WHAT THE TASK ASKS – Return, exactly and in full, the lines of the records below starting at the one with "#216, owner: Tara Perkins -> none" and ending at the one with "status: 已结束 -> 未开始", and no other lines.

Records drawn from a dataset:
---
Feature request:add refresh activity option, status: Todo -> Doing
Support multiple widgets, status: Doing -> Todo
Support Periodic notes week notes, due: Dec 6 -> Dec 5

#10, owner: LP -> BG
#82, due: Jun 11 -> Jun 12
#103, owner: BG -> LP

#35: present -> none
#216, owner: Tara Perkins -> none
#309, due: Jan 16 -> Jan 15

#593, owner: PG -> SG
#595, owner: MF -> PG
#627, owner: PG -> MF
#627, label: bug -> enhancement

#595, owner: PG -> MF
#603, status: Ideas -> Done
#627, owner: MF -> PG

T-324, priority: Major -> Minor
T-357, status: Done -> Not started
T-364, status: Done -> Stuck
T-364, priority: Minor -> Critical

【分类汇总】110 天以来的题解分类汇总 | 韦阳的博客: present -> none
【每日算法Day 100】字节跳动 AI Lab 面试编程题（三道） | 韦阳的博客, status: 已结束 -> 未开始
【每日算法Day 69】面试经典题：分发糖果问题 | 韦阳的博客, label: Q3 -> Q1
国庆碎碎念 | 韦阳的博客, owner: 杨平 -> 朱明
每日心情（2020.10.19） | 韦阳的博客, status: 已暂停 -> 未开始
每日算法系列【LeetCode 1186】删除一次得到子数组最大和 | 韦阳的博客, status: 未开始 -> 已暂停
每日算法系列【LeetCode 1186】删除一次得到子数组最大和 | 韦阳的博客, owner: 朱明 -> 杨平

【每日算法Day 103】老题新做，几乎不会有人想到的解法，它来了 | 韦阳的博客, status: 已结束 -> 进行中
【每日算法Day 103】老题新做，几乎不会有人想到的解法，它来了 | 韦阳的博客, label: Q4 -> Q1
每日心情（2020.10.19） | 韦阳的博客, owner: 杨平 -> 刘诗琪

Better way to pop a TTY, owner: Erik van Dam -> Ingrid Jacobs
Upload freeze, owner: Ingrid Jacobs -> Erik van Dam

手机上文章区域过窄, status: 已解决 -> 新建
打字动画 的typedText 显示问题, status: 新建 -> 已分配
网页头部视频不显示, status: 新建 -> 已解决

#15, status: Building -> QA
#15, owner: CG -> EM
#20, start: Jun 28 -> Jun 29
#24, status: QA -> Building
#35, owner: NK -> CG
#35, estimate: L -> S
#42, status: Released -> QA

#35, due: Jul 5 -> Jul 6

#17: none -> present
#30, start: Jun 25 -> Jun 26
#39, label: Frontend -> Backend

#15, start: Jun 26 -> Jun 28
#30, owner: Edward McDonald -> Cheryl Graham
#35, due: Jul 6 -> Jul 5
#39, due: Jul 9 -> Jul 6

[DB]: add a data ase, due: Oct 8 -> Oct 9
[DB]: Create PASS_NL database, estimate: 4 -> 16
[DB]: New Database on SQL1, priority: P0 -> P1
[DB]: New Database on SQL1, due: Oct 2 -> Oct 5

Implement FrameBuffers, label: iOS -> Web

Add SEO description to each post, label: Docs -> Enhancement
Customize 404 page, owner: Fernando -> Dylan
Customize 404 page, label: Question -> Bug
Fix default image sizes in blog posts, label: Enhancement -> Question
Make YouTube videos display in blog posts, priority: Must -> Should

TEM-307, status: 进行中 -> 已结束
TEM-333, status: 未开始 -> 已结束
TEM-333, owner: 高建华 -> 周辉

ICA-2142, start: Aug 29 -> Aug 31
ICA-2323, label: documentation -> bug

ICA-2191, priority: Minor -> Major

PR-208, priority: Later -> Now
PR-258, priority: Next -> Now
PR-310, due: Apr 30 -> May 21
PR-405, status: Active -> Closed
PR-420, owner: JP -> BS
---
OUTPUT OF THE TASK –
#216, owner: Tara Perkins -> none
#309, due: Jan 16 -> Jan 15

#593, owner: PG -> SG
#595, owner: MF -> PG
#627, owner: PG -> MF
#627, label: bug -> enhancement

#595, owner: PG -> MF
#603, status: Ideas -> Done
#627, owner: MF -> PG

T-324, priority: Major -> Minor
T-357, status: Done -> Not started
T-364, status: Done -> Stuck
T-364, priority: Minor -> Critical

【分类汇总】110 天以来的题解分类汇总 | 韦阳的博客: present -> none
【每日算法Day 100】字节跳动 AI Lab 面试编程题（三道） | 韦阳的博客, status: 已结束 -> 未开始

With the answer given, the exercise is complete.